Der Erfolg war absehbar
Viele Georgier*innen verlassen wegen der Probleme das Land. Auch Jikia hatte den Plan einmal. Von 2013 bis 2014 machte er einen Austausch in Stuttgart. „Bevor ich nach Deutschland ging, hatte ich die Hoffnung, nach meinem Austausch dort zu studieren und eine Zeit lang zu leben”, erzählt er. Er spielte damals sogar einmal in der Stuttgarter Bar Romantica. Doch mit der zunehmenden Entwicklung der Szene in seiner Heimat änderte sich seine Meinung: „Kreativ gesehen machte es für mich mehr Sinn, hier zu sein, der Szene lokal zu helfen und etwas beizutragen.”, sagt er. Die Entscheidung, die er mit Vernunft begründet, zeugt doch von einem tiefen Glauben daran, dass da etwas Wichtiges entstehen könnte. Jikias Überzeugung bestätigte sich schnell: „Bei den ersten Partys vom Bassiani gab es so einen Vibe – es war absehbar, dass das hier richtig groß werden würde.” Es schwingt Begeisterung in seiner Stimme mit.
„Ich habe keine Routine. Ich mache einfach Musik, wenn mir danach ist”
Und obwohl er einen wechselseitigen Einfluss zwischen Bassiani und ihm attestiert, meint Jikia, dass er sich als Produzent ohne den Club ähnlich entwickelt hätte: „Ich würde in die gleiche Richtung Musik machen, die ich jetzt auch verfolge.” Seine wichtigste musikalische Inspiration ist eine andere: Seine Hardware. Als Jikia zu produzieren begann, gab es keine Läden für „Instrumente” (so nennt er es) elektronischer Musik. „Ich musste alles online bestellen. Also hatte ich, abgesehen von Demos oder Videos, keine Ahnung, was ein Gerät machen würde und musste alles selber herausfinden”, erzählt er. Der Kommissar Zufall, der vielen Produzent*innen lediglich bei ihren ersten Releases kreativ in die Hände spielt, schritt bei ihm also mit jedem neuen Gerät durch die Tür. Bis heute hat er keines verkauft. So kommt er manchmal auch auf frühere Fehlkäufe zurück, denen er auf einmal etwas Neues abgewinnen kann.

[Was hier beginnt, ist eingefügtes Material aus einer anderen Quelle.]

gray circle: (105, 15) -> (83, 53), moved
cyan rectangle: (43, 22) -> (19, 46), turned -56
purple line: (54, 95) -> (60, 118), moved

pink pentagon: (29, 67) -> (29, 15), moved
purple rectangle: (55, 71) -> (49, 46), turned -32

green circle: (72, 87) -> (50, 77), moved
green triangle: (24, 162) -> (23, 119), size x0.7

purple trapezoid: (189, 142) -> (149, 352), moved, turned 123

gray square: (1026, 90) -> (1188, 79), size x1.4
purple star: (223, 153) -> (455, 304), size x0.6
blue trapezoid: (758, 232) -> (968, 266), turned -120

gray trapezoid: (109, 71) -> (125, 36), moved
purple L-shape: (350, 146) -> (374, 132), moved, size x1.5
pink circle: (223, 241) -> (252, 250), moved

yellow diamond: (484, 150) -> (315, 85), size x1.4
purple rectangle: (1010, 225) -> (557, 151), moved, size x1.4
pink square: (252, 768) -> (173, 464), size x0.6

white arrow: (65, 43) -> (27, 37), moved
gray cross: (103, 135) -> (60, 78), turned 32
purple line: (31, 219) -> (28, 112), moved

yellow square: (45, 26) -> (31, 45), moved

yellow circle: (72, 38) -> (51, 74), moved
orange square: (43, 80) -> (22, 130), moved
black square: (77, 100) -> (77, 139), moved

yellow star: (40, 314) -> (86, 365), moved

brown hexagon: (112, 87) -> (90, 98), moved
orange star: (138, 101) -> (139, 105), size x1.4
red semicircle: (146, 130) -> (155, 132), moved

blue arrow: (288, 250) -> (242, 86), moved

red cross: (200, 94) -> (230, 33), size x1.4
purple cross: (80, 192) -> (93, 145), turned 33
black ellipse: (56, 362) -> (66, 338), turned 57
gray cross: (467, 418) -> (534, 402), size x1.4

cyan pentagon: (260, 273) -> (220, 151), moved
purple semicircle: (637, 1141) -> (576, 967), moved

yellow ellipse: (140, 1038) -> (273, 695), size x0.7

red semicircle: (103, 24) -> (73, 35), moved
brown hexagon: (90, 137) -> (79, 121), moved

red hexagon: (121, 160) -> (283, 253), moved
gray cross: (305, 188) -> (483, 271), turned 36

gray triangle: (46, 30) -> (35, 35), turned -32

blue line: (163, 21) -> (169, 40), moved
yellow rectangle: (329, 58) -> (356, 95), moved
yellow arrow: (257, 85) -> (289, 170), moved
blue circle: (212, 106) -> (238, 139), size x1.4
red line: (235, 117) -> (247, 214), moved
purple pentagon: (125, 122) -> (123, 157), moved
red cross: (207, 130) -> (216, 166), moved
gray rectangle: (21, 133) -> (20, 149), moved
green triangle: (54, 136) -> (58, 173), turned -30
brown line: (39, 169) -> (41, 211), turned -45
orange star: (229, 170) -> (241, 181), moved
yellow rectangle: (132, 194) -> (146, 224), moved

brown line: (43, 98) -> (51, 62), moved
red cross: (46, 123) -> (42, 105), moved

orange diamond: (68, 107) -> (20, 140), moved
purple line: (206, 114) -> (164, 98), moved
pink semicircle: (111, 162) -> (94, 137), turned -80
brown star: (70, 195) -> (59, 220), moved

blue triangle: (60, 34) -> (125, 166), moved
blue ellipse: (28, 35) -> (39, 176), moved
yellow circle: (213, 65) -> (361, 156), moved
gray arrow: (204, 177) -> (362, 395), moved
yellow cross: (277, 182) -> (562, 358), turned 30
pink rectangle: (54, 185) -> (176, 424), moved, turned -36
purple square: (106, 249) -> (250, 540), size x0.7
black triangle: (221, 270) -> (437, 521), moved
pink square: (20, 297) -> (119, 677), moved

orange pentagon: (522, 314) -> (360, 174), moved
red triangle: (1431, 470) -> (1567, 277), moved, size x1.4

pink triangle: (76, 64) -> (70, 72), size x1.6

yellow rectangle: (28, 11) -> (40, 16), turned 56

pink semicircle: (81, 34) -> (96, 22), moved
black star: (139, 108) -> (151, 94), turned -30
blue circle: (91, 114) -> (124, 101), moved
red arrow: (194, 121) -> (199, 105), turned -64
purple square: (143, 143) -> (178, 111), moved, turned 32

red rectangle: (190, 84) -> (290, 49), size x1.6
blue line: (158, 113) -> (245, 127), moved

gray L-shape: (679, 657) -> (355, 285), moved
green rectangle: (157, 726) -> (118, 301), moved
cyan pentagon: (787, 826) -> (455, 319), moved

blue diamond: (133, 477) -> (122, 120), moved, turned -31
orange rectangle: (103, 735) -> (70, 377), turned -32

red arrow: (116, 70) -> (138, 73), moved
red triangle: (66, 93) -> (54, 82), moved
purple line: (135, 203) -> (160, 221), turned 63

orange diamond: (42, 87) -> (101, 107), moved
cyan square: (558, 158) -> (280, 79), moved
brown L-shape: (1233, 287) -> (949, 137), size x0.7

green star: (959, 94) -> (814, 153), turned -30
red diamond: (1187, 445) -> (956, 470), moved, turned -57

Stream: HVL – „Sallow Myth”
So sehr er sich auf den Zufall verlässt, so spontan ist Jikias Produktionsprozess: „Ich habe keine Routine. Ich mache einfach Musik, wenn mir danach ist”, sagt er. Eine Aufnahme, und der Track muss im Kasten sein; das sei gerade das Interessante daran. So unbekümmert wie das klingt, sieht Jikia es auch: „Ich stresse mich da nicht wirklich. Ich mache es einfach zu meinem Vergnügen”. Vielleicht ist das der Schlüssel zu seiner Produktivität. Die Residency im Bassiani nimmt ihm zudem finanziell den Druck raus. Jikia findet sich also in einer ziemlich komfortablen Situation wieder. Genauso, wie er es erhofft hatte, als er sich gegen ein Leben in Deutschland entschied und dafür, am Aufbau der Clubszene in Tbilisi mitzuwirken. Überlegt Jikia, mit zunehmendem Erfolg nach Europa zu gehen? Denkt er dass seine Aufgabe in Georgien jemals erledigt sein könnte? „Ich glaube nicht”, antwortet er, und schiebt ein Lachen hinterher. Da bröckelt die schüchterne Fassade endlich.